L’éternel assisté ne connaîtra jamais son potentiel, il ne saura jamais ce dont il est capable. L’aide—même quand elle ne consacre une imposture, où l’on vous donne un sou d’une main pour vous en reprendre dix de l’autre—élime le génie d’un peuple. La main qui donne, dit-on chez les Arabes, est toujours au-dessus de celle qui reçoit. Et recevoir, c’est la fameuse natte des autres : quand on s’y assoit, on est assis à terre. Aide au développement ? Mais, le Professeur Ki-Zerbo avait raison qui avertissait, « On ne développe pas, on se développe ». La décision de la France, en définitive, est une bénédiction masquée.
A moins que le Burkina succombe à l’effet psychologique néfaste qu’anticipe cette France blessée dans son amour propre, la suspension de l’aide ne fera qu’inciter le pays à plus d’imagination. Que faire, en tant que Nation aspirant à la liberté et scrutant ce fameux “horizon du bonheur”, si l’acceptation d’une aide exige une signature au bas d’une page qui vous subtilise votre souveraineté ? Que la question soit posée. Et que l’on y réfléchisse. L’on se rendra compte que quand on nous ferme un robinet, l’on apprendra vite à pratiquer du forage par soi-même. C’est cela. Ou bien, on sera condamné à trouver un endroit de substitut pour s’approvisionner.
A coup sûr, un monde structurellement plus juste—un monde toujours encore un peu plus juste—est possible. Tous les horizons sont dépassables. Ne serait-ce que par relais générationnels. Voilà donc une occasion qui servira d’examen pour l’ambition de ce Burkina Faso dont le peuple, assoiffé de liberté, scande La Patrie ou la mort, nous vaincrons et ce, depuis quelques 40 ans. Le choix, c’est entre rebondir ou périr.
Mais périr ne saurait être le choix du Burkina Faso, pays qui inspire au-delà de ses frontières par son courage ; pays qui contamine l’autre par ce refus catégorique des forfaitures. Non, cette suspension de l’aide, en elle seule, est vouée au même sort que celui du coup d’épée dans le clair ruisseau. Seulement, quel sera l’éventuel prochain coup fourré de la France, puissance revancharde qui n’aura jamais lâché les basques à Sékou Touré ?
Enverra-t-elle ses espions pour tenter de semer la zizanie entre Burkinabè en jouant sur les sensibilités divergentes, comme elle l’avait fait en Libye, à travers ces agents de la DGSE qui, aujourd’hui, écrivent des livres et apparaissent à la télé à visage découvert pour raconter leurs parts de forfaiture dans la mise à sac de ce pays d’Afrique jadis prospère ? Non, les temps ont changé. Les révolutions sont désormais “télévisées”. Personne n’est plus jamais protégée par la sournoiserie du secret et des complots.

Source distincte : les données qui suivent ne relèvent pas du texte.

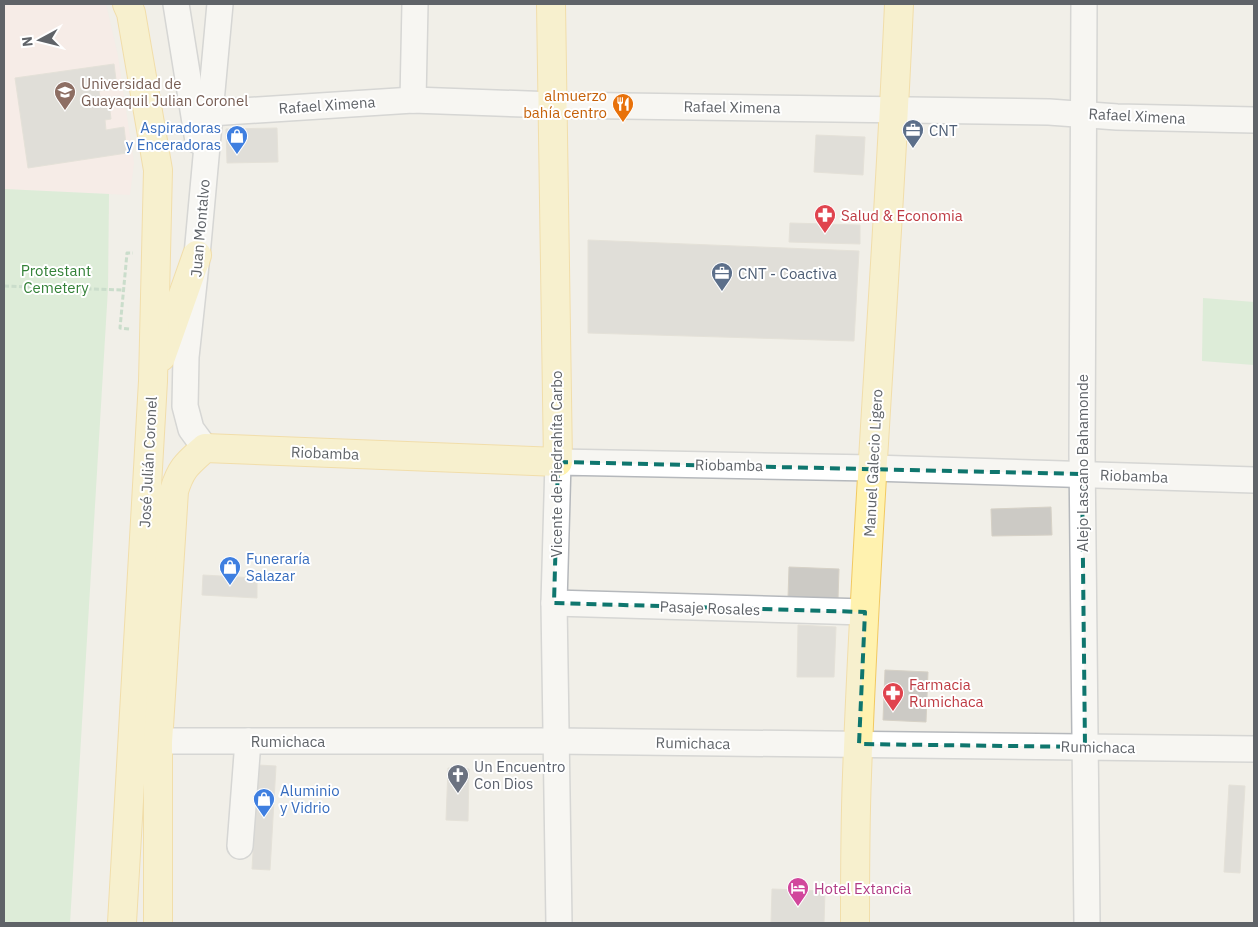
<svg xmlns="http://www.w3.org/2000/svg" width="1258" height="927" font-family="'IBM Plex Sans',sans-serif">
<rect width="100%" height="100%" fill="#f1efe8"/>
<!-- medical -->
<path fill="#fce8e6" d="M4 4H106L118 56 134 163 130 195 4 189Z"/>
<!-- green -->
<g fill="#c5e8c5">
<path d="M4 189 109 194 108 288 70 923H4Z"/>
<path d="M1203 298 1254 302V365L1202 361Z"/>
</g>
<!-- building -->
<g fill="#cccac5" stroke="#d6d1c6">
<path d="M114 64 117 88 99 91 101 103 109 102 111 119 105 120 106 130 124 127 127 153 28 168 15 78Z"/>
<path d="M277 128 278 162 227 163 226 129Z"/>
<path d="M816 135 865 137 863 175 814 172Z"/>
<path d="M790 223 860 225V244L789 242Z"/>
<path d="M588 240 859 251 854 341 588 333Z"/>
<path d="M1051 507 1052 535 992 536 991 509Z"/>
<path d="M789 567 839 569 838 599 788 598Z"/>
<path d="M203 575 257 578V598L202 595Z"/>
<path d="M798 625 836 627 834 677H797Z"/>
<path d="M885 670 928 672 926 722 883 720Z"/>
<path d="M258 765 276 766 270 870 252 869Z"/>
<path d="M448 768 469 769 468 821 446 820Z"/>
<path d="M1229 785 1245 786 1240 873 1224 872Z"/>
<path d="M772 889 825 891 824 923H771Z"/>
</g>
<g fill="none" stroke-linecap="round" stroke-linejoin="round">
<!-- minor casing -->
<g stroke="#b5b8bc" stroke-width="28">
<g id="minor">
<path d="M176 4 198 141"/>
<path d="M1084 4 1082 454 1087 923"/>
<path d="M413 100 415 4"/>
<path d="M210 113 413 100 554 105 1049 112 1117 117 1254 120"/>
<path d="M205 448 191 429 185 406 186 357 197 255 220 4"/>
<path d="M554 603 865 612"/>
<path d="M139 741H556L1254 749"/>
<path d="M240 846 248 741"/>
<path d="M559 923 554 603 558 462 872 468 1254 480"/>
</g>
</g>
<!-- major casing -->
<g stroke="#f2c960" stroke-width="30">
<g id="major">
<path d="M161 357 197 255"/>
<path d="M122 923 153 381 158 170 131 13 127 4"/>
<path d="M158 923V742L174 491C181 468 187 464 205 448L558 462 551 4"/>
<path d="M855 923C855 874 855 825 857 775 866 518 888 261 899 4"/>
</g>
</g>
<!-- path -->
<g stroke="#9cc7a9" stroke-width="3" stroke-dasharray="5 2.5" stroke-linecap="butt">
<path d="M4 286 124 290"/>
<path d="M129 329 120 328 127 253H133"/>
</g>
<!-- minor -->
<use href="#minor" stroke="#fff" stroke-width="25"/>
<!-- major -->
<use href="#major" stroke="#fff2af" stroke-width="28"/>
</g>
<!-- marked area -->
<path d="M0 0H1258V927H0ZM558 462 1082 474 1085 747 859 744 865 612 554 603Z" fill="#f1efe8" fill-opacity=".55" fill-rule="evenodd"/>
<path fill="none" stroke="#0f766e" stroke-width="4" stroke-dasharray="10 6" stroke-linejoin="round" d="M558 462 1082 474 1085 747 859 744 865 612 554 603Z"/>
<!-- icons -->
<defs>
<g id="university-pin" transform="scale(1.125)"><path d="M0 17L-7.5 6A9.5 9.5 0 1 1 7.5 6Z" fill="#8d6e63" stroke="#fff"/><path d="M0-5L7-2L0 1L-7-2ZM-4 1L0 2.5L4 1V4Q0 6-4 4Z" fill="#fff"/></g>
<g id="restaurant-pin" transform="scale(1.125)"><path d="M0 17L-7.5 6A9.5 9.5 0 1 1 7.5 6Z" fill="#e8710a" stroke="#fff"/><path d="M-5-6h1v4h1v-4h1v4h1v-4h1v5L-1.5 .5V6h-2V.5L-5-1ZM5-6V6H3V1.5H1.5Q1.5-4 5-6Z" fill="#fff"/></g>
<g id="office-pin" transform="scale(1.125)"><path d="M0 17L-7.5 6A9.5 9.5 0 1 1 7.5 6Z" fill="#5c6f8a" stroke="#fff"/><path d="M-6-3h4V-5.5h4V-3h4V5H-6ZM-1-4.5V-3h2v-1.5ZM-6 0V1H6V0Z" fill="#fff"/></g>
<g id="shop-pin" transform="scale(1.125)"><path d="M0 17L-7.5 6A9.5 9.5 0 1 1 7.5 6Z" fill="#3f7fe0" stroke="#fff"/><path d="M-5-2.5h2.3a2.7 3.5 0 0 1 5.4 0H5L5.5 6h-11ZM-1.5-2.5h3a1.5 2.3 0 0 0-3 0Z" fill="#fff"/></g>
<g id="pharmacy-pin" transform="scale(1.125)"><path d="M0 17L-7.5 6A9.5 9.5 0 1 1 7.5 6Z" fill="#e0444e" stroke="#fff"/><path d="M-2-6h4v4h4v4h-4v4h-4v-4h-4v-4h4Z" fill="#fff"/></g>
<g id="church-pin" transform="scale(1.125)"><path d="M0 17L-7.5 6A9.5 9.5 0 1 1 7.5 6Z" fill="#6b7280" stroke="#fff"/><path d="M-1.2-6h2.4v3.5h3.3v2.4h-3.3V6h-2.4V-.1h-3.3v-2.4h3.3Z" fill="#fff"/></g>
<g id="hotel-pin" transform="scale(1.125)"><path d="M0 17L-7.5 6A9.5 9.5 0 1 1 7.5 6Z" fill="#d1479c" stroke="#fff"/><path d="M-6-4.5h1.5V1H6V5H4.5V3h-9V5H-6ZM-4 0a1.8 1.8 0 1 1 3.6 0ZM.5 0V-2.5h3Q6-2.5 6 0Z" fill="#fff"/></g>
</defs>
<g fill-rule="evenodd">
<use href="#university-pin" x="65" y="92"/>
<use href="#restaurant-pin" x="623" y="104"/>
<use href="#office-pin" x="913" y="130"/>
<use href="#shop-pin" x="237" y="136"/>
<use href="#pharmacy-pin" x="825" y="215"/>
<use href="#office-pin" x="722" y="273"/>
<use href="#shop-pin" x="230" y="567"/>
<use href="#pharmacy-pin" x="893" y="693"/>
<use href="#church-pin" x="458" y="775"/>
<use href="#shop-pin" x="264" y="799"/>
<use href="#hotel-pin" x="798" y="888"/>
</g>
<g text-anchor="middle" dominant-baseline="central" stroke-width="4" stroke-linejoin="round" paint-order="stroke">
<!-- education labels -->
<g font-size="15" fill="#785e54" stroke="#fff" text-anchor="start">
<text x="81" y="83">Universidad de<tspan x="81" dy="17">Guayaquil Julian Coronel</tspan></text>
</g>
<!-- food labels -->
<g font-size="15" fill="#c56008" stroke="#fff" text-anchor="end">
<text x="607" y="95">almuerzo<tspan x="607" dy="17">bahía centro</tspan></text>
</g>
<!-- street labels -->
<g font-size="15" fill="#5f6368" stroke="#fff">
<text transform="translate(327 105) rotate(-4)">Rafael Ximena</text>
<text transform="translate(732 107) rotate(1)">Rafael Ximena</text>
<text transform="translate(1137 116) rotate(3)">Rafael Ximena</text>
<text transform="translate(200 228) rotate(-85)">Juan Montalvo</text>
<text transform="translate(325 453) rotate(2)">Riobamba</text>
<text transform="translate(148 462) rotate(-87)">José Julián Coronel</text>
<text transform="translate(873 463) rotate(-87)">Manuel Galecio Ligero</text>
<text transform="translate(1082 463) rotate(-90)">Alejo Lascano Bahamonde</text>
<text transform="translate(556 464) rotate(-90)">Vicente de Piedrahíta Carbo</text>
<text transform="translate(729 465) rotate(1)">Riobamba</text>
<text transform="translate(1134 476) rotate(2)">Riobamba</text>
<text transform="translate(710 608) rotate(2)">Pasaje Rosales</text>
<text x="288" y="741">Rumichaca</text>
<text transform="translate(693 743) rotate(1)">Rumichaca</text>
<text transform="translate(1098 747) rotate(1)">Rumichaca</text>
</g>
<!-- shop labels -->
<g font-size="15" fill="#366cbe" stroke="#fff" text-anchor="start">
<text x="221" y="127" text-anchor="end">Aspiradoras<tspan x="221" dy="17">y Enceradoras</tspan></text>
<text x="246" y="558">Funeraría<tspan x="246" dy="17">Salazar</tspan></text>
<text x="280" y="790">Aluminio<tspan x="280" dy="17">y Vidrio</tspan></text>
</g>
<!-- service labels -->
<g font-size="15" fill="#4e5e75" stroke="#fff" text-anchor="start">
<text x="929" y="130">CNT</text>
<text x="738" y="273">CNT - Coactiva</text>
</g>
<!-- health labels -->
<g font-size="15" fill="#be3a42" stroke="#fff" text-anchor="start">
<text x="841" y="215">Salud &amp; Economia</text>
<text x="909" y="684">Farmacia<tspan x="909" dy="17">Rumichaca</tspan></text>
</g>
<!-- park labels -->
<g font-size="15" fill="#348238" stroke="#fff">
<text x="56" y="270">Protestant<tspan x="56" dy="17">Cemetery</tspan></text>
</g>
<!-- worship labels -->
<g font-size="15" fill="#5b616d" stroke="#fff" text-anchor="start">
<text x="474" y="766">Un Encuentro<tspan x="474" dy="17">Con Dios</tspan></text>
</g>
<!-- hotel labels -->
<g font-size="15" fill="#b23c85" stroke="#fff" text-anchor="start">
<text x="814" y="888">Hotel Extancia</text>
</g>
</g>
<!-- border -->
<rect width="1258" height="927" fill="none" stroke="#5f6368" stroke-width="10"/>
<!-- north arrow -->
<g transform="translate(40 40) rotate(263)" stroke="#ffffff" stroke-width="4" paint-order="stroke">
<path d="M0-4L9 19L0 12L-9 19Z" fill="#5f6368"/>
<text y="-8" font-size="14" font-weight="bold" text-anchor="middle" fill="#5f6368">N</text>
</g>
</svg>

Sauf volonté d’auto-sabotage manifeste des Burkinabè eux-mêmes, avec des complicités internes ayant choisi le suicide, les fauteurs de troubles extérieurs—les Bob Denard modernes—ne sauront prospérer aujourd’hui en terre africaine, où ils semaient hier le meurtre et le massacre à l’abri des regards. En définitive, la violence des tutelles n’est pas une fatalité. Et la France, à sa guise (et une fois guérie de ses complexes d’ancienne puissance coloniale angoissée) se fera une place dans le lot pluriel de ces nations qui traiteront, avec respect et sans mépris, avec la nouvelle Afrique en gestation.
Qu’elle veuille seulement accepter que l’ère de la colonisation est révolue ; qu’elle veuille accepter qu’un monde structurellement plus juste est possible ; et accessoirement, qu’elle veuille enfin se regarder de temps à autre dans le miroir. Car à vrai dire, quel que soit son amour pour la France si belle, on finit par en avoir assez de sa propension à être dédaigneuse.